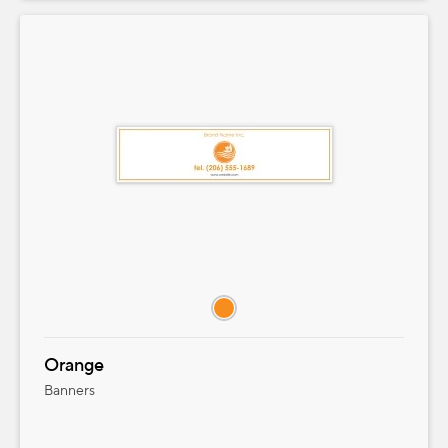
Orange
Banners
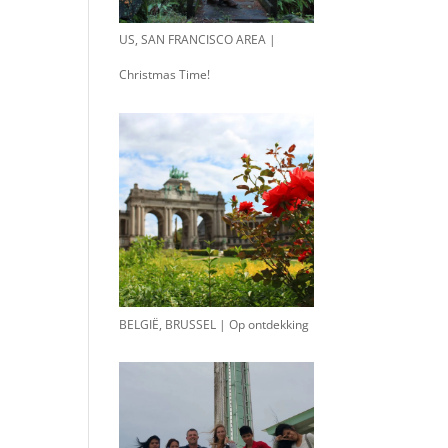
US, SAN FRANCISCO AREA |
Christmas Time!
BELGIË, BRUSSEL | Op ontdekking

▶ **Work to be completed**:
A word-for-word retyping of every record is required, without the pictures.

▶ **Exercise response**:
Orange
Banners
US, SAN FRANCISCO AREA |
Christmas Time!
BELGIË, BRUSSEL | Op ontdekking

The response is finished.